- _Aim of the exercise_:
Omit every picture and output the rest of the records exactly as they are.
= = = = =
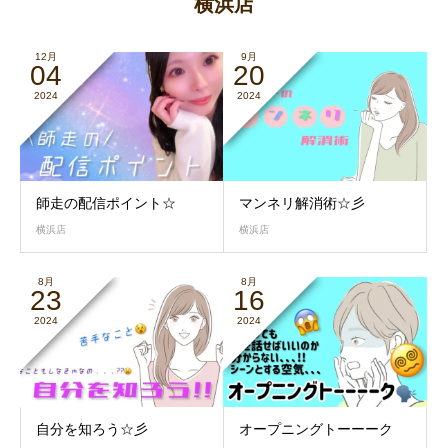
横浜店
12月
9月
04
20
2024
2024
師走の配信ポイント☆
マンネリ解消術☆彡
横浜店
横浜店
8月
8月
23
16
2024
2024
自分を知ろう☆彡
オープニングトーーーク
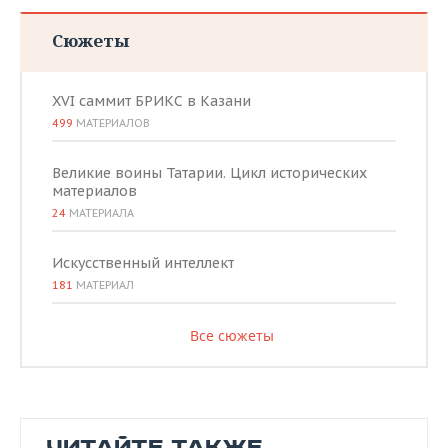
Сюжеты
XVI саммит БРИКС в Казани
499
МАТЕРИАЛОВ
Великие воины Татарии. Цикл исторических
материалов
24
МАТЕРИАЛА
Искусственный интеллект
181
МАТЕРИАЛ
Все сюжеты
ЧИТАЙТЕ ТАКЖЕ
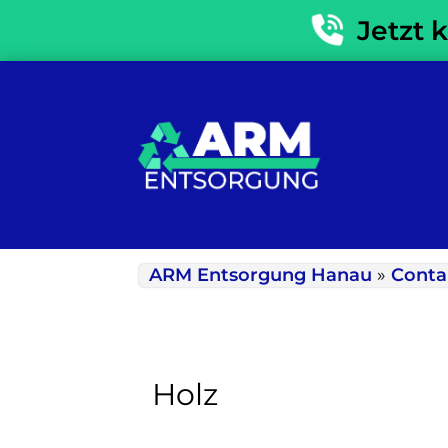
Jetzt 
ARM Entsorgung Hanau
»
Conta
Holz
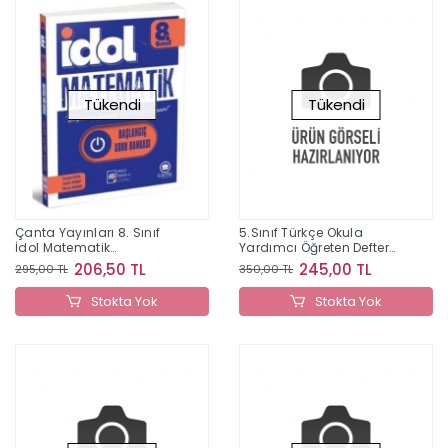
Tükendi
Tükendi
Çanta Yayınları 8. Sınıf
5.Sınıf Türkçe Okula
İdol Matematik
Yardımcı Öğreten Defter
Başlangıç Soru Bankası
2024-2025
206,50 TL
245,00 TL
295,00 TL
350,00 TL
Stokta Yok
Stokta Yok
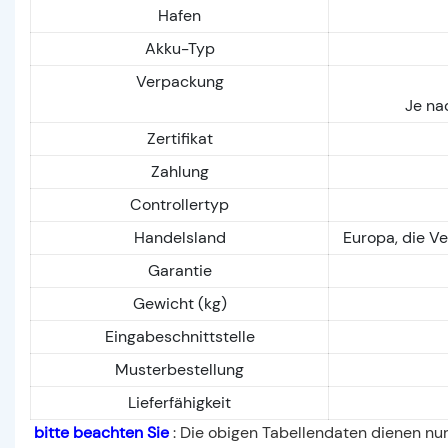
Hafen
Akku-Typ
Verpackung
Je na
Zertifikat
Zahlung
Controllertyp
Handelsland
Europa, die Ve
Garantie
Gewicht (kg)
Eingabeschnittstelle
Musterbestellung
Lieferfähigkeit
bitte beachten Sie
: Die obigen Tabellendaten dienen nur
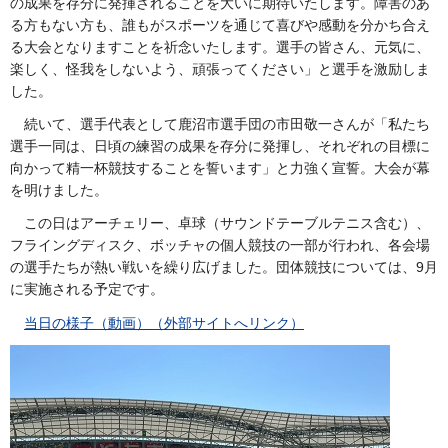
の成果を存分に発揮されることを大いに期待いたします。障害のあ
る方もない方も、誰もがスポーツを通じて喜びや感動を分かち合え
る大会となりますことを祈念いたします。選手の皆さん、元気に、
楽しく、怪我をしないよう、頑張ってください」と選手を激励しま
した。
続
いて、選手代表として鹿沼市選手団の市田敬一さんが「私たち
選手一同は、日頃の練習の成果を存分に発揮し、それぞれの目標に
向かって精一杯競技することを誓います」と力強く宣誓。大会が幕
を明けました。
こ
の日はアーチェリー、卓球（サウンドテーブルテニス含む）、
フライングディスク、ボッチャの個人競技の一部が行われ、各会場
の選手たちが熱い戦いを繰り広げました。団体競技については、9月
に実施される予定です。
当日の様子（動画）（外部サイトへリンク）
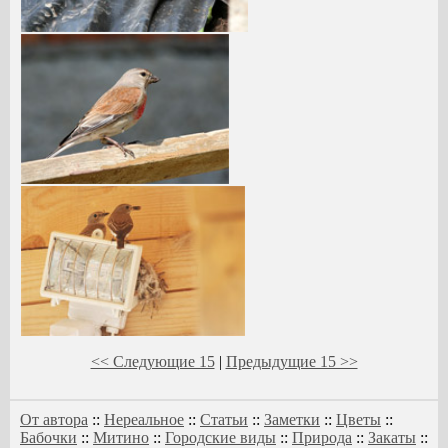
<< Следующие 15
|
Предыдущие 15 >>
От автора
::
Нереальное
::
Статьи
::
Заметки
::
Цветы
::
Бабочки
::
Митино
::
Городские виды
::
Природа
::
Закаты
::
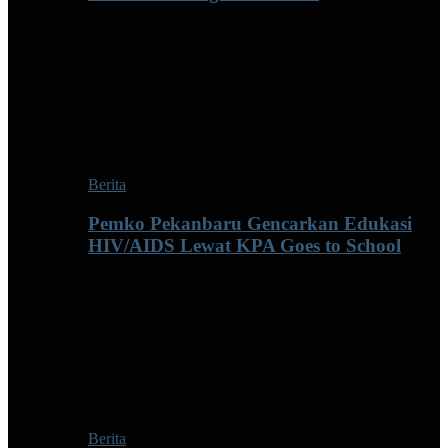
Berita
Pemko Pekanbaru Gencarkan Edukasi
HIV/AIDS Lewat KPA Goes to School
Berita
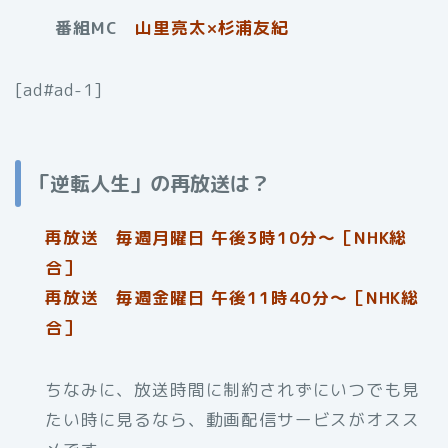
番組MC
山里亮太×杉浦友紀
[ad#ad-1]
「逆転人生」の再放送は？
再放送 毎週月曜日 午後3時10分～［NHK総
合］
再放送 毎週金曜日 午後11時40分〜［NHK総
合］
ちなみに、放送時間に制約されずにいつでも見
たい時に見るなら、動画配信サービスがオスス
= = = = =
- _Task answer_:
横浜店
12月
9月
04
20
2024
2024
師走の配信ポイント☆
マンネリ解消術☆彡
横浜店
横浜店
8月
8月
23
16
2024
2024
自分を知ろう☆彡
オープニングトーーーク
Сюжеты
XVI саммит БРИКС в Казани
499
МАТЕРИАЛОВ
Великие воины Татарии. Цикл исторических
материалов
24
МАТЕРИАЛА
Искусственный интеллект
181
МАТЕРИАЛ
Все сюжеты
ЧИТАЙТЕ ТАКЖЕ
Jetzt 
ARM Entsorgung Hanau
»
Conta
Holz
Tükendi
Tükendi
Çanta Yayınları 8. Sınıf
5.Sınıf Türkçe Okula
İdol Matematik
Yardımcı Öğreten Defter
Başlangıç Soru Bankası
2024-2025
206,50 TL
245,00 TL
295,00 TL
350,00 TL
Stokta Yok
Stokta Yok
Hafen
Akku-Typ
Verpackung
Je na
Zertifikat
Zahlung
Controllertyp
Handelsland
Europa, die Ve
Garantie
Gewicht (kg)
Eingabeschnittstelle
Musterbestellung
Lieferfähigkeit
bitte beachten Sie
: Die obigen Tabellendaten dienen nur
の成果を存分に発揮されることを大いに期待いたします。障害のあ
る方もない方も、誰もがスポーツを通じて喜びや感動を分かち合え
る大会となりますことを祈念いたします。選手の皆さん、元気に、
楽しく、怪我をしないよう、頑張ってください」と選手を激励しま
した。
続
いて、選手代表として鹿沼市選手団の市田敬一さんが「私たち
選手一同は、日頃の練習の成果を存分に発揮し、それぞれの目標に
向かって精一杯競技することを誓います」と力強く宣誓。大会が幕
を明けました。
こ
の日はアーチェリー、卓球（サウンドテーブルテニス含む）、
フライングディスク、ボッチャの個人競技の一部が行われ、各会場
の選手たちが熱い戦いを繰り広げました。団体競技については、9月
に実施される予定です。
当日の様子（動画）（外部サイトへリンク）
<< Следующие 15
|
Предыдущие 15 >>
От автора
::
Нереальное
::
Статьи
::
Заметки
::
Цветы
::
Бабочки
::
Митино
::
Городские виды
::
Природа
::
Закаты
::
Berita
Pemko Pekanbaru Gencarkan Edukasi
HIV/AIDS Lewat KPA Goes to School
Berita
番組MC
山里亮太×杉浦友紀
[ad#ad-1]
「逆転人生」の再放送は？
再放送 毎週月曜日 午後3時10分～［NHK総
合］
再放送 毎週金曜日 午後11時40分〜［NHK総
合］
ちなみに、放送時間に制約されずにいつでも見
たい時に見るなら、動画配信サービスがオスス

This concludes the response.